◆ Provided records

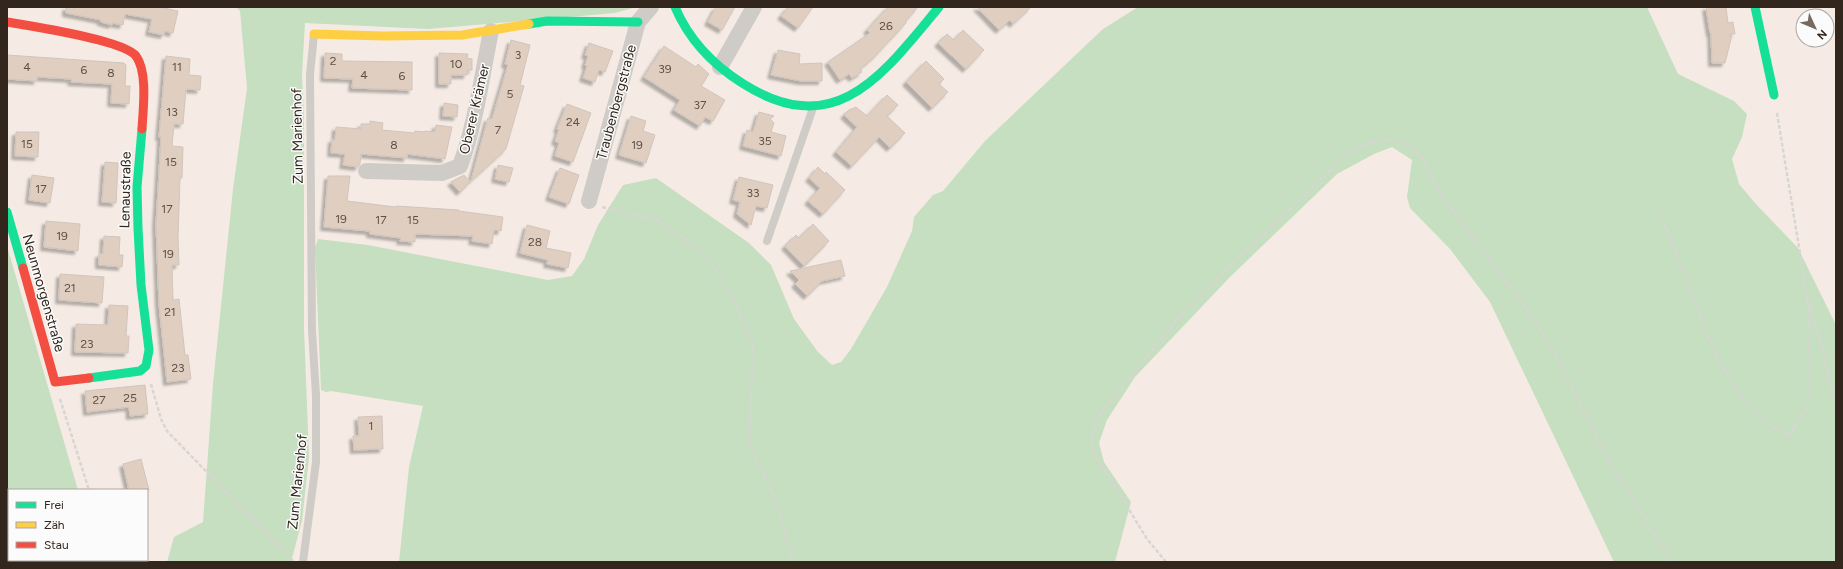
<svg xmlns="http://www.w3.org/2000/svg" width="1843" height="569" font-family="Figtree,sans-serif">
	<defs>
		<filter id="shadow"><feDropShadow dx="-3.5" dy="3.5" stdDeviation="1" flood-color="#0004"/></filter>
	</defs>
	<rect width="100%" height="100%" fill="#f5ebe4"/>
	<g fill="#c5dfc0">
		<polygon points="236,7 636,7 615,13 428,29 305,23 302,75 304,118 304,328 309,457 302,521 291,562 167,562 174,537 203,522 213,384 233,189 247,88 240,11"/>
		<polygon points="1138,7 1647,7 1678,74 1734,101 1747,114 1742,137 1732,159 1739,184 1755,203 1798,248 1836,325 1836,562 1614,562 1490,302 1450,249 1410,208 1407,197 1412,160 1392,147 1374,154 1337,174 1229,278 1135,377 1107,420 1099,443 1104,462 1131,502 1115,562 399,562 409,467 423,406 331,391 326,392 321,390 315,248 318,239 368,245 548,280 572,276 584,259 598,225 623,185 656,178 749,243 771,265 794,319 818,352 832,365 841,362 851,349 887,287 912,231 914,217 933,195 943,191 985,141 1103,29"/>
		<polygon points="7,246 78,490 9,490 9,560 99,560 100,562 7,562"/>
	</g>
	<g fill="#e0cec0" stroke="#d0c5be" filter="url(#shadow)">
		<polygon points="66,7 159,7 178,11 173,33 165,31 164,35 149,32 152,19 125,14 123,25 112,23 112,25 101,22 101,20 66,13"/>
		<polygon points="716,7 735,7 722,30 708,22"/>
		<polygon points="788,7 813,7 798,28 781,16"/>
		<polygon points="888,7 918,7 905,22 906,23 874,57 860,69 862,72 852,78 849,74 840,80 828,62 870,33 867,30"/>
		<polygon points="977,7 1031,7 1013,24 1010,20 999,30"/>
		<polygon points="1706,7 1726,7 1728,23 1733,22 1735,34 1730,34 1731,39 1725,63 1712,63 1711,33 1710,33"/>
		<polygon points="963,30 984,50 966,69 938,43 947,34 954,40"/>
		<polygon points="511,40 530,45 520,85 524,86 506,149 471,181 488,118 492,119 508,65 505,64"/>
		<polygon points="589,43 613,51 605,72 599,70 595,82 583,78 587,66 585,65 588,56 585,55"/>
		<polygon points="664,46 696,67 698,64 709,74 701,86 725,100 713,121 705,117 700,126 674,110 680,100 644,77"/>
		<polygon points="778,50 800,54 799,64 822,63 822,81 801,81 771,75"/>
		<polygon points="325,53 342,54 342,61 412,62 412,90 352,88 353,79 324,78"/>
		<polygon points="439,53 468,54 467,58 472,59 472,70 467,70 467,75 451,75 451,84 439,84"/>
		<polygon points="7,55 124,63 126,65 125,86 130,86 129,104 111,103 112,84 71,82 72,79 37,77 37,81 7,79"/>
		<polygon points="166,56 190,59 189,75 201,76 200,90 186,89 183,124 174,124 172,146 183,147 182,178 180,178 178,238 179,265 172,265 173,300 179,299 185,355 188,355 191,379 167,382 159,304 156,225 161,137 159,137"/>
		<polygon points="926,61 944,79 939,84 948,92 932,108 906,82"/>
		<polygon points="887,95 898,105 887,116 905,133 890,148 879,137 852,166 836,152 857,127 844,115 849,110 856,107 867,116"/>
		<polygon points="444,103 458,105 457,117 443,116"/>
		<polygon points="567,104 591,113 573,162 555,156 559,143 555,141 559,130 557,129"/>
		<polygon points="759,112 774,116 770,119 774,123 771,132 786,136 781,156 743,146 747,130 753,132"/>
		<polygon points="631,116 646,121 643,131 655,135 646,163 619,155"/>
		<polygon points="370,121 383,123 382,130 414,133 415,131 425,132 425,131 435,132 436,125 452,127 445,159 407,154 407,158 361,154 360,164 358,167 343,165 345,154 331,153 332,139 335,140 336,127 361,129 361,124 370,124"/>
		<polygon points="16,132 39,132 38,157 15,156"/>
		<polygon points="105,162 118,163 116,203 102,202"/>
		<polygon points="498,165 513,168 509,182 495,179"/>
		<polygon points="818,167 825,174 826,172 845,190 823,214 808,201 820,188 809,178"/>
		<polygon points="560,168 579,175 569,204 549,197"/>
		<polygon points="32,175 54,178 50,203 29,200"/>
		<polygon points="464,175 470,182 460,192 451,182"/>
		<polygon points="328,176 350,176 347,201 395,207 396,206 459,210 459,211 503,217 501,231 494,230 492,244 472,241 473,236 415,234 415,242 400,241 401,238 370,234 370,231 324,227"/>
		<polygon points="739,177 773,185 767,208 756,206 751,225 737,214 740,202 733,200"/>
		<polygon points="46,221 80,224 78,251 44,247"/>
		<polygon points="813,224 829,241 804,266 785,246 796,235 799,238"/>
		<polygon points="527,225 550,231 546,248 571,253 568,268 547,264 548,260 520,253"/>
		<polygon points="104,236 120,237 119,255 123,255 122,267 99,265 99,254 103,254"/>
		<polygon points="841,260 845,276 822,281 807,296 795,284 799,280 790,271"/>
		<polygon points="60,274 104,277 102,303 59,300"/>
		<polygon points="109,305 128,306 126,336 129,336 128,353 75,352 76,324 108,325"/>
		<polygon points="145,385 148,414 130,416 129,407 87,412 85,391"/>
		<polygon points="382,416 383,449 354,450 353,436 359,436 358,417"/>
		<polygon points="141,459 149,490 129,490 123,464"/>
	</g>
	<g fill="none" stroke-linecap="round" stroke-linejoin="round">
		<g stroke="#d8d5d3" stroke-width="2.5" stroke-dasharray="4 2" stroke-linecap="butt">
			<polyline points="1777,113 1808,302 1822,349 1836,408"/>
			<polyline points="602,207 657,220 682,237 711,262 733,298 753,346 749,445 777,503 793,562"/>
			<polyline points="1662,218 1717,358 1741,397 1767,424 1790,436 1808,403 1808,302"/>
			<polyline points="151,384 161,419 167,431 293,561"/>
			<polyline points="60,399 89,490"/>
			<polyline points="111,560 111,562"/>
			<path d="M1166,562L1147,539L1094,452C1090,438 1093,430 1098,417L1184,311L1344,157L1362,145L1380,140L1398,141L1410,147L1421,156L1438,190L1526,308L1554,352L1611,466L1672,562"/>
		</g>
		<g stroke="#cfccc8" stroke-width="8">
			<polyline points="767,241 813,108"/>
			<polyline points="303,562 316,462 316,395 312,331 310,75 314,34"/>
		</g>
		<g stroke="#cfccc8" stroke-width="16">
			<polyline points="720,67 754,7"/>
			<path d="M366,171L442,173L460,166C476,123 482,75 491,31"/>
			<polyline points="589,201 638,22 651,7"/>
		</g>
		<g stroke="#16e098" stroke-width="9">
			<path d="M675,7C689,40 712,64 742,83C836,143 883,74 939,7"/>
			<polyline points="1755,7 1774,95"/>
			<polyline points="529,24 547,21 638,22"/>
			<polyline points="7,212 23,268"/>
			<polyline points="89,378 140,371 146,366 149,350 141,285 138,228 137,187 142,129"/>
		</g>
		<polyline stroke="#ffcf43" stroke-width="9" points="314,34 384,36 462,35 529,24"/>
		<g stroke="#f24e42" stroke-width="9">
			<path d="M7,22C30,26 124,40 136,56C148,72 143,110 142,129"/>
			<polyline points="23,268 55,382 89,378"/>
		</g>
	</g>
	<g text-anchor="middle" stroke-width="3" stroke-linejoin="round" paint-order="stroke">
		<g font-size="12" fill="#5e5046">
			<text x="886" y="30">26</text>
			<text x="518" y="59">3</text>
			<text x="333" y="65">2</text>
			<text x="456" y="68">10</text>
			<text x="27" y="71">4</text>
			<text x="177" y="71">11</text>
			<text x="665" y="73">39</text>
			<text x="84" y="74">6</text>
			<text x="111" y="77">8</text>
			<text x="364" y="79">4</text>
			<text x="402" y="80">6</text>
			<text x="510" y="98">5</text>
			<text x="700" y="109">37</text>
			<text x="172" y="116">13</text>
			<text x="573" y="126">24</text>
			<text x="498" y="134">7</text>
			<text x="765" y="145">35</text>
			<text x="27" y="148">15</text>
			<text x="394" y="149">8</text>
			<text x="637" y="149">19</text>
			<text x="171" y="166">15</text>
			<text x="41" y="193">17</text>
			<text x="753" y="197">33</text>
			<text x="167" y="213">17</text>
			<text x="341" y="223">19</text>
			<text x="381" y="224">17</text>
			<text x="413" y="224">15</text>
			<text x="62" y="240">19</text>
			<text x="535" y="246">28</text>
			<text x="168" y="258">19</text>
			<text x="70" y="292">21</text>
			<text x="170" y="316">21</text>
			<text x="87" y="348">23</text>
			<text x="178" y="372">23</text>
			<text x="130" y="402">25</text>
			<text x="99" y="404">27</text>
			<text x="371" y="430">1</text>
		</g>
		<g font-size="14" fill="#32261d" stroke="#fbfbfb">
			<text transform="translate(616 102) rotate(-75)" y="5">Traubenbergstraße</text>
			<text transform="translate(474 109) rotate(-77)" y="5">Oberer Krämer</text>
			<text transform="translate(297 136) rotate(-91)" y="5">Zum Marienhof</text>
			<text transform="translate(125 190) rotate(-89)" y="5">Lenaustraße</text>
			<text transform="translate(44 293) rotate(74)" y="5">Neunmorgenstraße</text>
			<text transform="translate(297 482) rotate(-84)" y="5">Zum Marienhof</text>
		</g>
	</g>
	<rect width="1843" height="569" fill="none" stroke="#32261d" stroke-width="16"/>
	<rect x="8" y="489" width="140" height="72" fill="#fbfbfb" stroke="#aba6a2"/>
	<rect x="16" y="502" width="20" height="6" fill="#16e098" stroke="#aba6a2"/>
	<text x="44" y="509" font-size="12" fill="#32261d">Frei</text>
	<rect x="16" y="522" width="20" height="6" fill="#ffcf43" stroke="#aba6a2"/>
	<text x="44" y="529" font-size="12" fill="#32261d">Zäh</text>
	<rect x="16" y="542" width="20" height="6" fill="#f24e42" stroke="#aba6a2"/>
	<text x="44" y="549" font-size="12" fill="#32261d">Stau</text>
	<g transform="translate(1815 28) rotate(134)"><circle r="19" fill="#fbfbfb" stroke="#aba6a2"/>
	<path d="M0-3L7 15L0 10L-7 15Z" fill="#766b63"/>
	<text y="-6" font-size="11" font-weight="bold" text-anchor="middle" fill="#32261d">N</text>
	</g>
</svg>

...

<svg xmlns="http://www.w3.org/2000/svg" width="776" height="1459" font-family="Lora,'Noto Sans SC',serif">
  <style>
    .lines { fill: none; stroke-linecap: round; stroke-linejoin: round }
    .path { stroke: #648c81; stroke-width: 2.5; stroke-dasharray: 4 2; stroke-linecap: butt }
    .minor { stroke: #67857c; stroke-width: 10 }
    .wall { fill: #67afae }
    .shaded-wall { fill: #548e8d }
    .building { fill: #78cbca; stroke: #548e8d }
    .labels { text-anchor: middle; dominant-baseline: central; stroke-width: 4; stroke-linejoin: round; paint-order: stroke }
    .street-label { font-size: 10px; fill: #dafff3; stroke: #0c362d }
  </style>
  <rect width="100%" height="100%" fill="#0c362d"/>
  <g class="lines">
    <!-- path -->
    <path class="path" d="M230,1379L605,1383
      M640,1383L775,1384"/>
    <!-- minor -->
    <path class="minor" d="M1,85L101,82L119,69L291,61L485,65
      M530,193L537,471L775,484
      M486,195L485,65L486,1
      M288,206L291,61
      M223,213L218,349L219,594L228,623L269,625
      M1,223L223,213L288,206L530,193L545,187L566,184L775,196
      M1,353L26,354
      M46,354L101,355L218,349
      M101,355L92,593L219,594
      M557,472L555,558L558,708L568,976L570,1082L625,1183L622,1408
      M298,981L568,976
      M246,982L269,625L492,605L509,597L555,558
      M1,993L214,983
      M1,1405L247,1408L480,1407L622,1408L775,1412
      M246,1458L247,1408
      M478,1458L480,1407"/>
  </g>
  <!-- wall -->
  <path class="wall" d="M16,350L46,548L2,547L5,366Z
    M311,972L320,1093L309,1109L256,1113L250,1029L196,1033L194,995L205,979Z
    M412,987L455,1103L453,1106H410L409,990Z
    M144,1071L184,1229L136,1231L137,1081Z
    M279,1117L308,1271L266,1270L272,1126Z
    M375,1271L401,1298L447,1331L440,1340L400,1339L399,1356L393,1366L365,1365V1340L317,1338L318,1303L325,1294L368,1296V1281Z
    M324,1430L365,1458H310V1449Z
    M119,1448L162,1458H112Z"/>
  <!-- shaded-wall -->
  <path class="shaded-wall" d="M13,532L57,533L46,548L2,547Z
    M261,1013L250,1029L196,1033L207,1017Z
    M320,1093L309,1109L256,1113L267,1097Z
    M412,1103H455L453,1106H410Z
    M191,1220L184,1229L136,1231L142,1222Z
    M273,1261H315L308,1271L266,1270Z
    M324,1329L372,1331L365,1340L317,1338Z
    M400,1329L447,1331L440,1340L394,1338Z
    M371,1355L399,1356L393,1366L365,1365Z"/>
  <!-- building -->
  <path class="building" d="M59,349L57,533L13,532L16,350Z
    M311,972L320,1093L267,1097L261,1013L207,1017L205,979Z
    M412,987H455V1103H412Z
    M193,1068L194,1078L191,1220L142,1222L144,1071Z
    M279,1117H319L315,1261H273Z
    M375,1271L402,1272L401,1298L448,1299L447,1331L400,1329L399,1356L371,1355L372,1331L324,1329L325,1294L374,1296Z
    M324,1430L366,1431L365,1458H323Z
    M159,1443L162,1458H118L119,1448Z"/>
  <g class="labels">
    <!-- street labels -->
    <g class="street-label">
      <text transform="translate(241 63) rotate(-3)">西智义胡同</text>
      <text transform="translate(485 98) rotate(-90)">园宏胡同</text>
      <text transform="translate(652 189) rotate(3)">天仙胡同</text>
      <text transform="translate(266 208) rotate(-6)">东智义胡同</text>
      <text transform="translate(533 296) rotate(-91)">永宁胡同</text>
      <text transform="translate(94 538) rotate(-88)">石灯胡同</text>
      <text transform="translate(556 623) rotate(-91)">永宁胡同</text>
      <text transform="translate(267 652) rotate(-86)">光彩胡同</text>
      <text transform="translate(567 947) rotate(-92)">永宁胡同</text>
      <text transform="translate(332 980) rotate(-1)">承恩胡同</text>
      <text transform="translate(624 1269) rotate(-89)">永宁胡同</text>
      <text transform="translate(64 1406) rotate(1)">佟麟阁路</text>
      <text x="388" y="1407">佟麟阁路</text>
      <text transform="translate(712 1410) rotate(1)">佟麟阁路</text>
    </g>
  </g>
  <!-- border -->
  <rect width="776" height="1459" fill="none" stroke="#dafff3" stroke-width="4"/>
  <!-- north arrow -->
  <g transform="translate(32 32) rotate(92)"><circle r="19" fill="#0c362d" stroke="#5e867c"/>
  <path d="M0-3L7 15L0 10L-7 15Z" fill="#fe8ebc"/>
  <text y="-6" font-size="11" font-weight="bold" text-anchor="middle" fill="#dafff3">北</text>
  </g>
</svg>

◆ What is being asked
Show each line in the listing above that has "anchor".

◆ Completed exercise
	<g text-anchor="middle" stroke-width="3" stroke-linejoin="round" paint-order="stroke">
	<text y="-6" font-size="11" font-weight="bold" text-anchor="middle" fill="#32261d">N</text>
    .labels { text-anchor: middle; dominant-baseline: central; stroke-width: 4; stroke-linejoin: round; paint-order: stroke }
  <text y="-6" font-size="11" font-weight="bold" text-anchor="middle" fill="#dafff3">北</text>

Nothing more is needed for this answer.